Architecture Education Declares

Manifesto

Intersectionality

Our institutions’ pedagogical systems must recognise the intrinsic link between ecological breakdown and social injustice. It is imperative we adopt an intersectional analysis of climate change and acknowledge that the threats of ecological breakdown vary in intensity depending on class, race, gender and geography. We must therefore constantly challenge global inequities of power by re-negotiating our entanglement with high finance, the construction industry, real estate, and the neoliberal state.

Embedded Ecological Understanding

Ecology should not be an afterthought; it must be elevated and wholly integrated into all aspects of the curriculum, and serve as one of the primary tenets through which we understand our roles as responsible members of the Earth’s ecological community.

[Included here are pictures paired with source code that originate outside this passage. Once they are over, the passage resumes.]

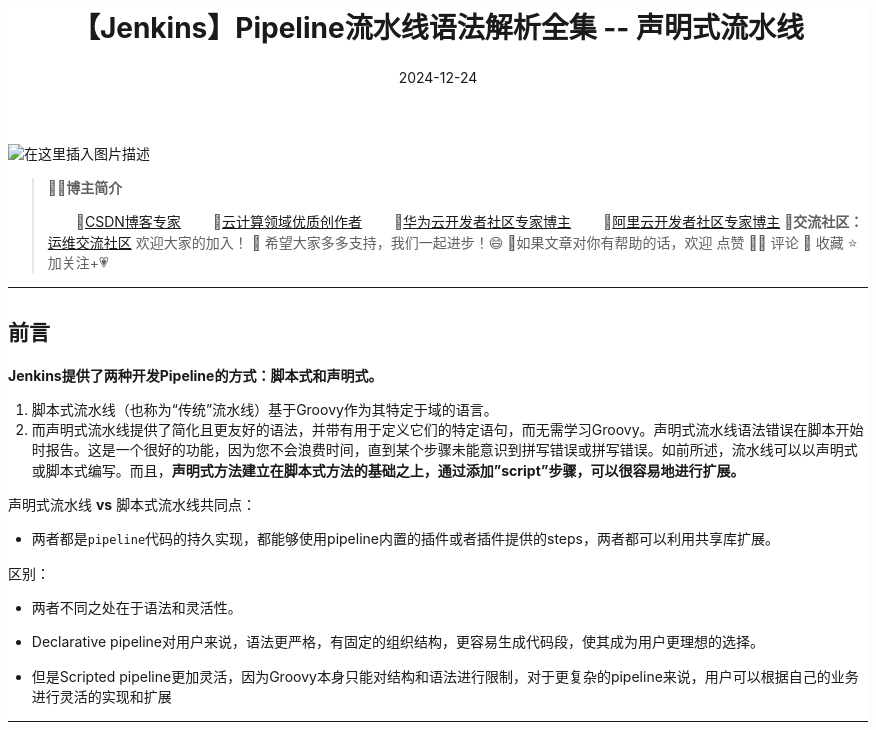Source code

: ﻿---
title: 【Jenkins】Pipeline流水线语法解析全集 -- 声明式流水线
icon: circle-info
order: 1
category:
  - Linux
  - Jenkins
  - 自动化运维
tag:
  - Linux
  - Jenkins
  - 自动化运维
  - 运维
pageview: false
date: 2024-12-24
comment: false
breadcrumb: false
---

![在这里插入图片描述](https://lcy-blog.oss-cn-beijing.aliyuncs.com/blog/5cf90d2d830046058e5fa8768d5f47f4.jpeg)



>👨‍🎓**博主简介**
>
>&emsp;&emsp;🏅[CSDN博客专家](https://blog.csdn.net/liu_chen_yang?type=blog)
>&emsp;&emsp;🏅[云计算领域优质创作者](https://blog.csdn.net/liu_chen_yang?type=blog)
>&emsp;&emsp;🏅[华为云开发者社区专家博主](https://bbs.huaweicloud.com/community/myblog)
>&emsp;&emsp;🏅[阿里云开发者社区专家博主](https://developer.aliyun.com/my?spm=a2c6h.13148508.setting.3.21fc4f0eCmz1v3#/article?_k=zooqoz)
>💊**交流社区：**[运维交流社区](https://bbs.csdn.net/forums/lcy) 欢迎大家的加入！
>🐋 希望大家多多支持，我们一起进步！😄
>🎉如果文章对你有帮助的话，欢迎 点赞 👍🏻 评论 💬 收藏 ⭐️ 加关注+💗

---

## 前言

**Jenkins提供了两种开发Pipeline的方式：脚本式和声明式。**

1. 脚本式流水线（也称为“传统”流水线）基于Groovy作为其特定于域的语言。
2. 而声明式流水线提供了简化且更友好的语法，并带有用于定义它们的特定语句，而无需学习Groovy。声明式流水线语法错误在脚本开始时报告。这是一个很好的功能，因为您不会浪费时间，直到某个步骤未能意识到拼写错误或拼写错误。如前所述，流水线可以以声明式或脚本式编写。而且，**声明式方法建立在脚本式方法的基础之上，通过添加”script”步骤，可以很容易地进行扩展。**

声明式流水线 **vs** 脚本式流水线共同点：

- 两者都是`pipeline`代码的持久实现，都能够使用pipeline内置的插件或者插件提供的steps，两者都可以利用共享库扩展。

区别：

- 两者不同之处在于语法和灵活性。

- Declarative pipeline对用户来说，语法更严格，有固定的组织结构，更容易生成代码段，使其成为用户更理想的选择。

- 但是Scripted pipeline更加灵活，因为Groovy本身只能对结构和语法进行限制，对于更复杂的pipeline来说，用户可以根据自己的业务进行灵活的实现和扩展

---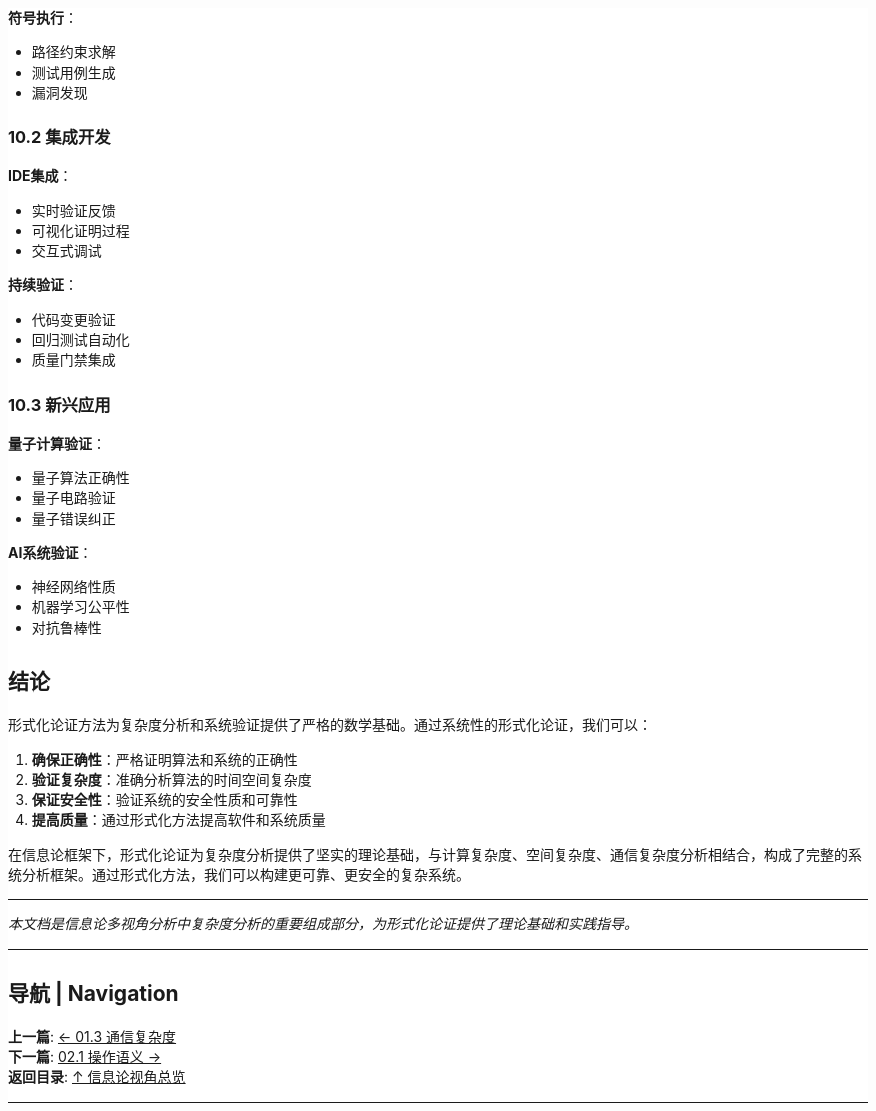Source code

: **符号执行**：

- 路径约束求解
- 测试用例生成
- 漏洞发现

### 10.2 集成开发

**IDE集成**：

- 实时验证反馈
- 可视化证明过程
- 交互式调试

**持续验证**：

- 代码变更验证
- 回归测试自动化
- 质量门禁集成

### 10.3 新兴应用

**量子计算验证**：

- 量子算法正确性
- 量子电路验证
- 量子错误纠正

**AI系统验证**：

- 神经网络性质
- 机器学习公平性
- 对抗鲁棒性

## 结论

形式化论证方法为复杂度分析和系统验证提供了严格的数学基础。通过系统性的形式化论证，我们可以：

1. **确保正确性**：严格证明算法和系统的正确性
2. **验证复杂度**：准确分析算法的时间空间复杂度
3. **保证安全性**：验证系统的安全性质和可靠性
4. **提高质量**：通过形式化方法提高软件和系统质量

在信息论框架下，形式化论证为复杂度分析提供了坚实的理论基础，与计算复杂度、空间复杂度、通信复杂度分析相结合，构成了完整的系统分析框架。通过形式化方法，我们可以构建更可靠、更安全的复杂系统。

---

*本文档是信息论多视角分析中复杂度分析的重要组成部分，为形式化论证提供了理论基础和实践指导。*

---

## 导航 | Navigation

**上一篇**: [← 01.3 通信复杂度](./01.3_Communication_Complexity.md)  
**下一篇**: [02.1 操作语义 →](../02_Semantic_Models/02.1_Operational_Semantics.md)  
**返回目录**: [↑ 信息论视角总览](../README.md)

---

Articulation of a New Politics

Our capacity to care for our environment has always been constrained by the interests of capital and other economic imperatives that rely on exploitation and dispossession. Our commitment to social justice necessitates new modes of operating within the political economy that promote a local and global redistribution of power and access.

Specialisation

Architecture is inherently political, yet the challenges are too great and too varied for any one unit, department or school to meet. We must specialise and develop deep competency in particular areas, and support the free circulation of knowledge and expertise which are subsequently produced.

Diversifying Cooperation

This is not a call for unification but a proposal for multiple, plural, and diverse responses. Embracing uncertainty and complexity, we must move intertwine competition and new modes of cooperation, in order to accelerate the enabling of new collaborative modes of learning.

Forming Alliances

In a spirit of collective endeavour for common ends, cross-institutional and cross-disciplinary dialogues need to be established to ensure that actions are not localised or temporary, but expansive, continual and multiple.

Aesthetic and Canonical re-evaluation

The aesthetic dimension of our practices offers us the capacity to affect meaningful change in the current crisis. If at present, it is dedicated to the fetisation of unsustainable forms, materials and destructive practices, which resonated with a world that existed over a century ago. The aesthetic vestiges we still cling to require urgent revaluation.

Decolonisation and Canonical re-articulation

Our current predicaments find their roots in the concepts we are exposed to and the way in which our histories are organised, which stem from an outmoded, colonial and unrepresentative canon. The task of our generation is to accelerate the decolonisation of our curriculum and discipline, and use our privilege to ensure the voices that were previously suppressed now have the possibility to act.